What does emerge from the Comment is the need for certainty in determining negotiability. Though sensitive to this goal and to the potentially harsh result of such a finding, the Court does not find the instant facts to present the kind of "doubtful" case which should be resolved against negotiability. In this context, the phrase "pay to the order to" can plausibly be construed only to mean "pay to the order of." While other explanations are possible, none are realistic. To hold otherwise would, in this Court's opinion, set an overly technical standard that could unexpectedly frustrate legitimate expectations of negotiability in commercial transactions.

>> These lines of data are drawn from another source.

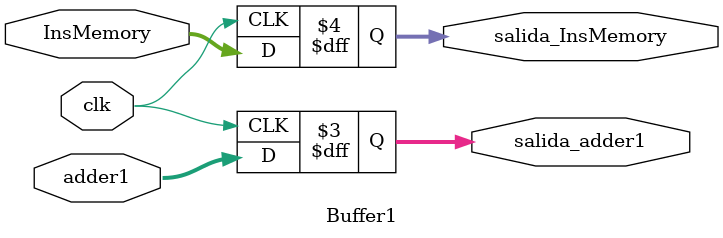
<source format=v>
`timescale 1ns/1ns

module Buffer1(
	input clk,
	input[31:0]adder1,
	input[31:0]InsMemory,
	output reg[31:0]salida_adder1,
	output reg[31:0]salida_InsMemory
);

initial 
begin 
	salida_adder1 = 0;
	salida_InsMemory = 0;
end

 always@(posedge clk)
begin
	salida_adder1 = adder1;
	salida_InsMemory = InsMemory;
end
endmodule

</source>
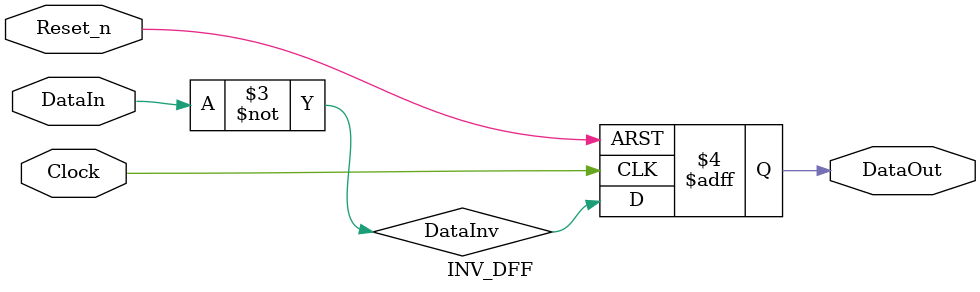
<source format=v>
`timescale 1ns/100ps

module INV_DFF (Clock, Reset_n, DataIn, DataOut);

input Clock;
input Reset_n;
input DataIn;
output DataOut;

reg DataOut;
wire DataInv;

always @(posedge Clock or negedge Reset_n)
begin
    if (~Reset_n)
        DataOut <= 1'b0;
    else
        DataOut <= DataInv;
end

assign #3 DataInv = ~DataIn;

endmodule

</source>
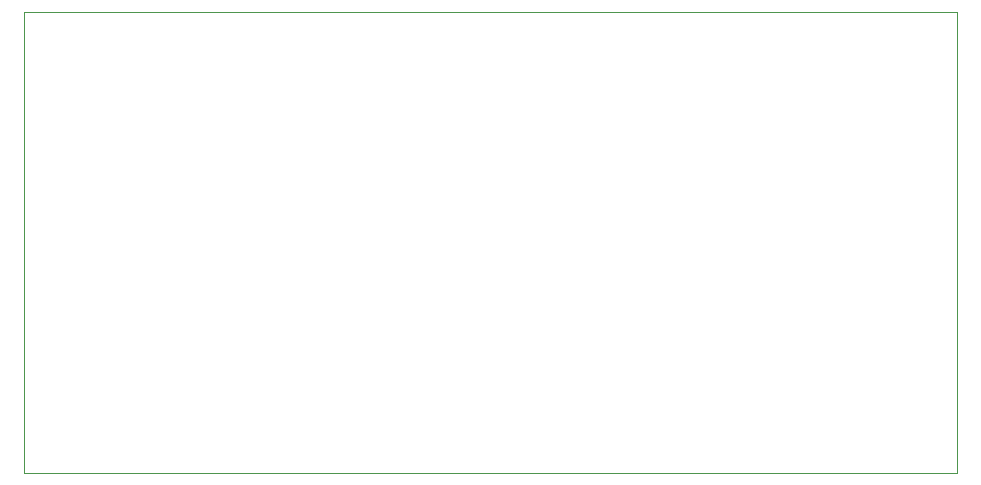
<source format=gbr>
%TF.GenerationSoftware,KiCad,Pcbnew,7.0.1*%
%TF.CreationDate,2023-07-05T17:42:56-06:00*%
%TF.ProjectId,Discharge_Switch,44697363-6861-4726-9765-5f5377697463,1*%
%TF.SameCoordinates,Original*%
%TF.FileFunction,Profile,NP*%
%FSLAX46Y46*%
G04 Gerber Fmt 4.6, Leading zero omitted, Abs format (unit mm)*
G04 Created by KiCad (PCBNEW 7.0.1) date 2023-07-05 17:42:56*
%MOMM*%
%LPD*%
G01*
G04 APERTURE LIST*
%TA.AperFunction,Profile*%
%ADD10C,0.100000*%
%TD*%
G04 APERTURE END LIST*
D10*
X99302944Y-111302944D02*
X178302944Y-111302944D01*
X99302944Y-72302944D02*
X178302944Y-72302944D01*
X178302944Y-72302944D02*
X178302944Y-111302944D01*
X99302944Y-72302944D02*
X99302944Y-111302944D01*
M02*

</source>
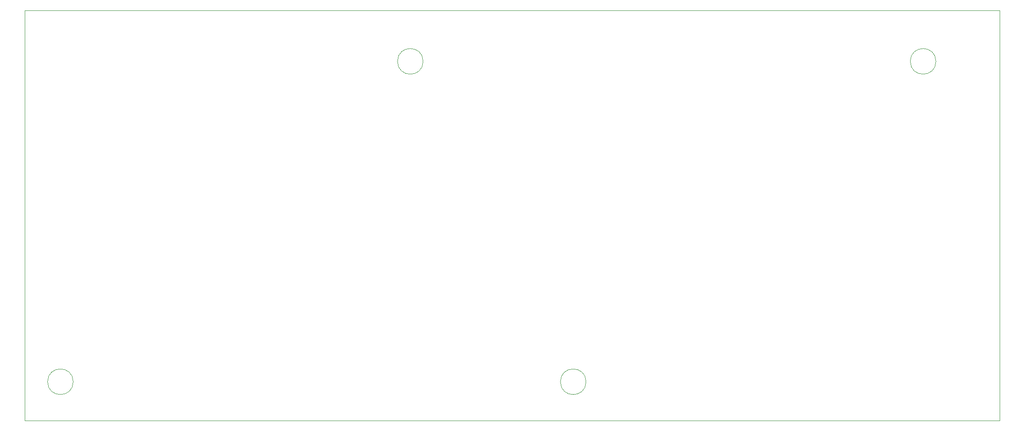
<source format=gbr>
%TF.GenerationSoftware,KiCad,Pcbnew,(6.0.10)*%
%TF.CreationDate,2025-04-13T20:47:06+02:00*%
%TF.ProjectId,pcb_shield,7063625f-7368-4696-956c-642e6b696361,1.0*%
%TF.SameCoordinates,Original*%
%TF.FileFunction,Profile,NP*%
%FSLAX46Y46*%
G04 Gerber Fmt 4.6, Leading zero omitted, Abs format (unit mm)*
G04 Created by KiCad (PCBNEW (6.0.10)) date 2025-04-13 20:47:06*
%MOMM*%
%LPD*%
G01*
G04 APERTURE LIST*
%TA.AperFunction,Profile*%
%ADD10C,0.100000*%
%TD*%
G04 APERTURE END LIST*
D10*
X138345000Y-59549000D02*
G75*
G03*
X138345000Y-59549000I-2500000J0D01*
G01*
X70156000Y-122049000D02*
G75*
G03*
X70156000Y-122049000I-2500000J0D01*
G01*
X170093000Y-122049000D02*
G75*
G03*
X170093000Y-122049000I-2500000J0D01*
G01*
X238282000Y-59549000D02*
G75*
G03*
X238282000Y-59549000I-2500000J0D01*
G01*
X60688000Y-49603000D02*
X250688000Y-49603000D01*
X250688000Y-49603000D02*
X250688000Y-129603000D01*
X250688000Y-129603000D02*
X60688000Y-129603000D01*
X60688000Y-129603000D02*
X60688000Y-49603000D01*
M02*

</source>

In anticipation of this holding, the Bank has also moved for summary judgment on the grounds it is a holder in due course and therefore not subject to any of the personal defenses asserted by Bailey. Code Sec. 3305. Under Code Sec. 3302, one is a holder in due course who takes a negotiable instrument for value, in good faith and without notice that it is overdue or dishonored or of any defenses to its enforcement. Discovery in this action is not yet complete, however, and Bailey has demonstrated that he is entitled to investigate these issues further. See Fed.R.Civ.P.Rule 56(f).

For all the above reasons, IT IS HEREBY ADJUDGED that the promissory note which is the subject of this action is a negotiable instrument. It is further ORDERED that plaintiff's motion for summary judgment is denied without prejudice to its being renewed upon the completion of discovery.